◆ Action item ◆
Filter out all lines without the word "Information" from the data below, please, and copy the rest.

◆ ◆ ◆ ◆ ◆ ◆ ◆

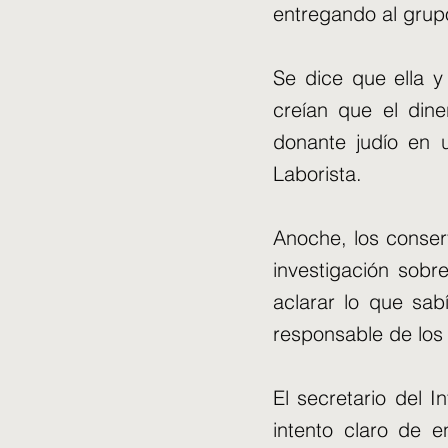
entregando al grup
Se dice que ella y
creían que el dine
donante judío en 
Laborista.
Anoche, los conser
investigación sobr
aclarar lo que sa
responsable de los
El secretario del I
intento claro de e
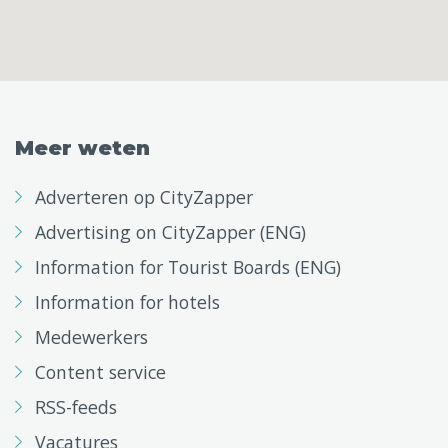
Meer weten
Adverteren op CityZapper
Advertising on CityZapper (ENG)
Information for Tourist Boards (ENG)
Information for hotels
Medewerkers
Content service
RSS-feeds
Vacatures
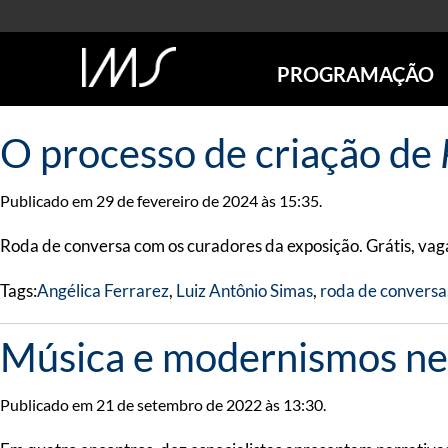
PROGRAMAÇÃO
AGENDA
O processo de criação de
SÃO PAULO
RIO DE JANEIRO
Publicado em 29 de fevereiro de 2024 às 15:35.
POÇOS DE CALDAS
ONLINE
Roda de conversa com os curadores da exposição. Grátis, vaga
EXPOSIÇÕES
Tags:
Angélica Ferrarez
,
Luiz Antônio Simas
,
roda de conversa
EM CARTAZ
FUTURAS
Música e modernismos neg
ANTERIORES
TOURS VIRTUAIS
VISITAS MEDIADAS
Publicado em 21 de setembro de 2022 às 13:30.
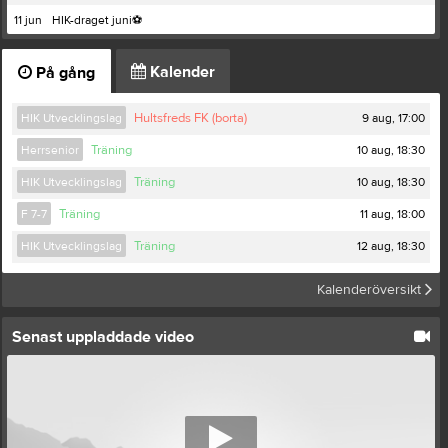
11 jun
HIK-draget juni⚽️
Kalender
På gång
9 aug, 17:00
HIK Utvecklingslag
Hultsfreds FK (borta)
10 aug, 18:30
Herrsenior
Träning
10 aug, 18:30
HIK Utvecklingslag
Träning
11 aug, 18:00
F 7-7
Träning
12 aug, 18:30
HIK Utvecklingslag
Träning
Kalenderöversikt
Senast uppladdade video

◆ ◆ ◆ ◆ ◆ ◆ ◆

◆ Response to the exercise ◆
Information for Tourist Boards (ENG)
Information for hotels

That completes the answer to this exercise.